* _Lesetext_:

Maße: H. 208, B. 123,5, Bu. 5,3 (A), 4,5 (B), 2,6 cm (Wappenbeischriften).

Schriftart(en): Kapitalis.

Heidelberger Akademie der Wissenschaften [1/3]

  1. A

    IM IAR CHRISTI 1599 [. . . /. . . /. . . /. . . DE]S HOF[GERICHTS . . . . . . . . . . . . . .] 36 IAR ·

  2. B

    ICH WAIS ICH WERDE AM IV=/NGSTEN TAG AVFFERSTEN. V(N)D / WERDE MIT MEINER HAVT UMG(E)/BEN WERDEN. VND WERDE IN / MEINEM FLEISCH GOTT SCH=/AWEN · ICH SELBS. VND KEIN / ANDERER FVR MICH · HIOB · 192) / ICH HAB IA GETROFFEN EINE(N) / GVETEN WECHSEL · 2 · CORI(N)[. . .]3)

Wappen:
Mitte Liebenstein, herald. rechts Gemmingen, links Feilitzsch.
Wappenbeischriften in Kapitalis:
LIEBENSTEIN ·G/EMMI/NGEN ·
WVLCHI(N) VO(N)a) ALTZY4)WOLF/SKEHL·5)

* _Aufgaben zum Material_:
a - Zählen Sie alle Wappen auf, die der Lesetext unter „Wappen:“ nennt, jeweils mit ihrer Position.
b - Schreiben Sie den Absatz des Lesetexts, der mit „Maße:“ beginnt, als Liste um.

* _Aufgeführte Datensätze_:
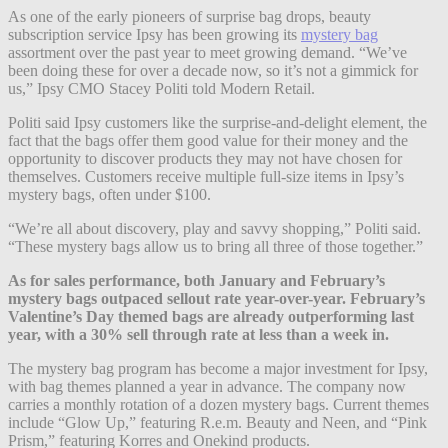
As one of the early pioneers of surprise bag drops, beauty
subscription service Ipsy has been growing its
mystery bag
assortment over the past year to meet growing demand. “We’ve
been doing these for over a decade now, so it’s not a gimmick for
us,” Ipsy CMO Stacey Politi told Modern Retail.
Politi said Ipsy customers like the surprise-and-delight element, the
fact that the bags offer them good value for their money and the
opportunity to discover products they may not have chosen for
themselves. Customers receive multiple full-size items in Ipsy’s
mystery bags, often under $100.
“We’re all about discovery, play and savvy shopping,” Politi said.
“These mystery bags allow us to bring all three of those together.”
As for sales performance, both January and February’s
mystery bags outpaced sellout rate year-over-year. February’s
Valentine’s Day themed bags are already outperforming last
year, with a 30% sell through rate at less than a week in.
The mystery bag program has become a major investment for Ipsy,
with bag themes planned a year in advance. The company now
carries a monthly rotation of a dozen mystery bags. Current themes
include “Glow Up,” featuring R.e.m. Beauty and Neen, and “Pink
Prism,” featuring Korres and Onekind products.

* _Antworten der Reihe_:
a -
- Liebenstein: Mitte
- Gemmingen: heraldisch rechts
- Feilitzsch: links

b -
- H.: 208 cm
- B.: 123,5 cm
- Bu.: 5,3 cm (A), 4,5 cm (B), 2,6 cm (Wappenbeischriften)